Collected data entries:
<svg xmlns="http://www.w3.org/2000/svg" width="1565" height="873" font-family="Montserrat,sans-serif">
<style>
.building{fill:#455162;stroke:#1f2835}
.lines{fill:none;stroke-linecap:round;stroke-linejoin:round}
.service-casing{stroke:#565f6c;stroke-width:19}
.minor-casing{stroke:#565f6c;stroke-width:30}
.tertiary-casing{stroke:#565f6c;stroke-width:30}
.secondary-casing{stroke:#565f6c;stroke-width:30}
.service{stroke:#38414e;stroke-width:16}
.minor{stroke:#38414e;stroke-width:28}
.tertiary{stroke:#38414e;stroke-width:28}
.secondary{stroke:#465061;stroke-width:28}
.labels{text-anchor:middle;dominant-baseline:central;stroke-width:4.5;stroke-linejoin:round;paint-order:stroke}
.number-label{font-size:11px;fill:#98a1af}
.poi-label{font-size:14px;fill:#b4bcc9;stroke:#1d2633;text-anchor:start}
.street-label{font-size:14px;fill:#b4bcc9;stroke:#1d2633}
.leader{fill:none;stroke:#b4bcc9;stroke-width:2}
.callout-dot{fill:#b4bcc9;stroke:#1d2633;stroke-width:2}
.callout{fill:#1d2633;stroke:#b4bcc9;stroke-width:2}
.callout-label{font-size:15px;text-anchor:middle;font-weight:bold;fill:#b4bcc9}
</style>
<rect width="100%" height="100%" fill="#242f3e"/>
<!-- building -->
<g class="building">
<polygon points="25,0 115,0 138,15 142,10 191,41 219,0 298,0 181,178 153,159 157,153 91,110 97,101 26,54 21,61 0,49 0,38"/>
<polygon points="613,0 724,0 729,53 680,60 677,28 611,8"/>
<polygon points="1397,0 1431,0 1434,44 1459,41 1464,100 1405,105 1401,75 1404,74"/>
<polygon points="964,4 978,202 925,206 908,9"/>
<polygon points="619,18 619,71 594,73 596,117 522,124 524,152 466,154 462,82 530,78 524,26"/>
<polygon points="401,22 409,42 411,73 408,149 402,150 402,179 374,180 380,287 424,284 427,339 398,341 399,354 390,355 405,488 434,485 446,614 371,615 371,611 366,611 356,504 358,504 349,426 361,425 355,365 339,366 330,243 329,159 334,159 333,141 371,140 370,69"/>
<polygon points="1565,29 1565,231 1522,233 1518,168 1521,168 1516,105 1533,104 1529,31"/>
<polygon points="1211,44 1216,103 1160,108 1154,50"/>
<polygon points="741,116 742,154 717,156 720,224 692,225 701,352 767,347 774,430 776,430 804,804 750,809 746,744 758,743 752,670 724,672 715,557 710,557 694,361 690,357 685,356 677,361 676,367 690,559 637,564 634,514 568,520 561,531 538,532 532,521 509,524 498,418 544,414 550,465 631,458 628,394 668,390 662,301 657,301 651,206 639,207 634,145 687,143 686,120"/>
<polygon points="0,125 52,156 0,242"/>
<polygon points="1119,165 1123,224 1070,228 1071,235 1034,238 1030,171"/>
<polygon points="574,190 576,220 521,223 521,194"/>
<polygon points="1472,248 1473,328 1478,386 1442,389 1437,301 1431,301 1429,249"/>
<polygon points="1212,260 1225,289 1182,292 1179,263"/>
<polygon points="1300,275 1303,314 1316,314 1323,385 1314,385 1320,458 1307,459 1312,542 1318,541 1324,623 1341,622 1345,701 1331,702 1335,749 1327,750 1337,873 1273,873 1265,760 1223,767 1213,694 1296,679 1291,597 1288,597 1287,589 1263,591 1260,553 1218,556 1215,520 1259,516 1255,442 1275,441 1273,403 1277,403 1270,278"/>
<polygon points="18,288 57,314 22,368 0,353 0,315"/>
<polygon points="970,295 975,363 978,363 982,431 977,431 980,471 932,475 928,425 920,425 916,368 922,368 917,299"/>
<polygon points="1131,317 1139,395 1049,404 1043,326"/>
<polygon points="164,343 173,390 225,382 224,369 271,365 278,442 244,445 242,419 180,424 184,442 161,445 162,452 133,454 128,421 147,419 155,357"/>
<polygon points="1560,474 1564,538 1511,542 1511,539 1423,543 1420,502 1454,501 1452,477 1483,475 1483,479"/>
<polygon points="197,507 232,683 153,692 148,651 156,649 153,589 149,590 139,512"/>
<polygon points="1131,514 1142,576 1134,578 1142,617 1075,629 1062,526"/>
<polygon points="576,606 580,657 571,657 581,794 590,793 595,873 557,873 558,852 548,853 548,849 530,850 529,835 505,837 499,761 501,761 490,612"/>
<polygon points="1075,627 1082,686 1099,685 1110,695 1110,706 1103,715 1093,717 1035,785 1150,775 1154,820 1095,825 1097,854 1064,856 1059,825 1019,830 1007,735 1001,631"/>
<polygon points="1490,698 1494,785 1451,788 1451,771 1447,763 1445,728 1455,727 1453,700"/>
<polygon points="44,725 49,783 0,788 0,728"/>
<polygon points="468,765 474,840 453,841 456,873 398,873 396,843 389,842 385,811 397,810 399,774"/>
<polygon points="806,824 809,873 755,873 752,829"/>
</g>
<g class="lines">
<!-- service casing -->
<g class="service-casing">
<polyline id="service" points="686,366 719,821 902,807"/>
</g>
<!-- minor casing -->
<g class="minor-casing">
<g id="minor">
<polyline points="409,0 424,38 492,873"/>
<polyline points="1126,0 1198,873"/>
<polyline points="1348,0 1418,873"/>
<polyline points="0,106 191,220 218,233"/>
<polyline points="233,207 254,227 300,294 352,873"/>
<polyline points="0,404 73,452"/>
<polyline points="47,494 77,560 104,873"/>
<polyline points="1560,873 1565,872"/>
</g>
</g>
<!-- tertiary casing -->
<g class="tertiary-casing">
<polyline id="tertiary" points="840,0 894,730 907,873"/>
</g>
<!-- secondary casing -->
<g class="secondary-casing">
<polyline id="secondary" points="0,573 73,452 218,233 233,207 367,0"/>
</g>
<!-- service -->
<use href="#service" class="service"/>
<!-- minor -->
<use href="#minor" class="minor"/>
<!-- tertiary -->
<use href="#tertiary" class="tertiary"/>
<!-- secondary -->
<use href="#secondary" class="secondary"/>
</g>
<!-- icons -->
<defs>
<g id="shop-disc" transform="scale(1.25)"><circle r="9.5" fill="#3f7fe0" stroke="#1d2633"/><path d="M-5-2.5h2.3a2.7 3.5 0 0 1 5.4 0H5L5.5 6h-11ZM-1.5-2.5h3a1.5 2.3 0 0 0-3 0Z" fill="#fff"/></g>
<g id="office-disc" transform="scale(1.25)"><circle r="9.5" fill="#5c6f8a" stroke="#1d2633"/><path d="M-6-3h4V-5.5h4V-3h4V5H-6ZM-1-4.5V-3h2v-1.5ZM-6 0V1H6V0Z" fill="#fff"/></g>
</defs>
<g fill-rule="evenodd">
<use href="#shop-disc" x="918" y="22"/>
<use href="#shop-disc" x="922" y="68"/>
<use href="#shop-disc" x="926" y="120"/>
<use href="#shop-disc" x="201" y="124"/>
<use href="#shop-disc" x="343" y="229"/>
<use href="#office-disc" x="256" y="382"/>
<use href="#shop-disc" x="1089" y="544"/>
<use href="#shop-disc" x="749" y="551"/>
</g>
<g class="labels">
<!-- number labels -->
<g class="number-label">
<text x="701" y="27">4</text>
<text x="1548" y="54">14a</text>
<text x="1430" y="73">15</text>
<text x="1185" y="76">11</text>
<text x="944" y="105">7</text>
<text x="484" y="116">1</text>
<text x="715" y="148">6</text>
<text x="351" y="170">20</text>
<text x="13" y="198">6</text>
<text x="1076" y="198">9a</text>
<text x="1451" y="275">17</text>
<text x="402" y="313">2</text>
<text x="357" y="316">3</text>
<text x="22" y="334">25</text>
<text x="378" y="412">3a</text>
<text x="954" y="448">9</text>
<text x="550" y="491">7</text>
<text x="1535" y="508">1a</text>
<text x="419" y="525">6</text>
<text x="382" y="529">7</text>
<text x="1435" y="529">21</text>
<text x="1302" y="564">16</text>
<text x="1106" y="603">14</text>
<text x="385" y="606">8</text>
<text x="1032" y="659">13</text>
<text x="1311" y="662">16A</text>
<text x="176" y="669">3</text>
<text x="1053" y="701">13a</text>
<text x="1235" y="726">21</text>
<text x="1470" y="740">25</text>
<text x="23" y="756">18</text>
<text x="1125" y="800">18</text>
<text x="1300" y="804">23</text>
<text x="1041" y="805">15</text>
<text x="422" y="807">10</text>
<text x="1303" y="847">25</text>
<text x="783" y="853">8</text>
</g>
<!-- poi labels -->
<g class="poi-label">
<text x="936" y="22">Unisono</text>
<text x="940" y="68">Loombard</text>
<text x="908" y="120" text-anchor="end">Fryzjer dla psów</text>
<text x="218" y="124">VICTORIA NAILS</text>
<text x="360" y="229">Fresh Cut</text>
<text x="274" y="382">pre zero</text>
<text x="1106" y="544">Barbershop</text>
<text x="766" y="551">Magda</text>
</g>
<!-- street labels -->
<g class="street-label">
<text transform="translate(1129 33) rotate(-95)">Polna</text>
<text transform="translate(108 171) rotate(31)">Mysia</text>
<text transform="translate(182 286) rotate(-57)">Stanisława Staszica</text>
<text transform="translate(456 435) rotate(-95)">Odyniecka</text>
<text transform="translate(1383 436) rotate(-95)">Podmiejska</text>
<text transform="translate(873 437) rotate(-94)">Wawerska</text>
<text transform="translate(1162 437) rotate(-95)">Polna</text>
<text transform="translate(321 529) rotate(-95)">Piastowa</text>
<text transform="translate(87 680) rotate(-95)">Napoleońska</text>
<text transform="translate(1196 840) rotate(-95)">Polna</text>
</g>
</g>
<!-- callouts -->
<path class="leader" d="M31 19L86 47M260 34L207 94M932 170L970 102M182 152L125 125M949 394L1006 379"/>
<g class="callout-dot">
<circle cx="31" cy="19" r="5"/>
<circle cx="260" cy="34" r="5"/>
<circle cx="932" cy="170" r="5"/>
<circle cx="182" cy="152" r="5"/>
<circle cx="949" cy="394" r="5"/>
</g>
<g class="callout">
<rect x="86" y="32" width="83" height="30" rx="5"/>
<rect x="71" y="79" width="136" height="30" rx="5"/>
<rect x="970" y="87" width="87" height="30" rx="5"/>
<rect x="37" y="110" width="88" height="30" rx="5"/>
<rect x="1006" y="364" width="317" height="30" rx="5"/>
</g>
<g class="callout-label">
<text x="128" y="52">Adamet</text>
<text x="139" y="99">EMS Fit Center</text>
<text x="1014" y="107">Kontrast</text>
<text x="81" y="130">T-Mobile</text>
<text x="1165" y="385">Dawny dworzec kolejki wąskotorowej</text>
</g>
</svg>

*Task:* For each line above that includes "lines", copy the line.

*Exercise response:*
.lines{fill:none;stroke-linecap:round;stroke-linejoin:round}
<g class="lines">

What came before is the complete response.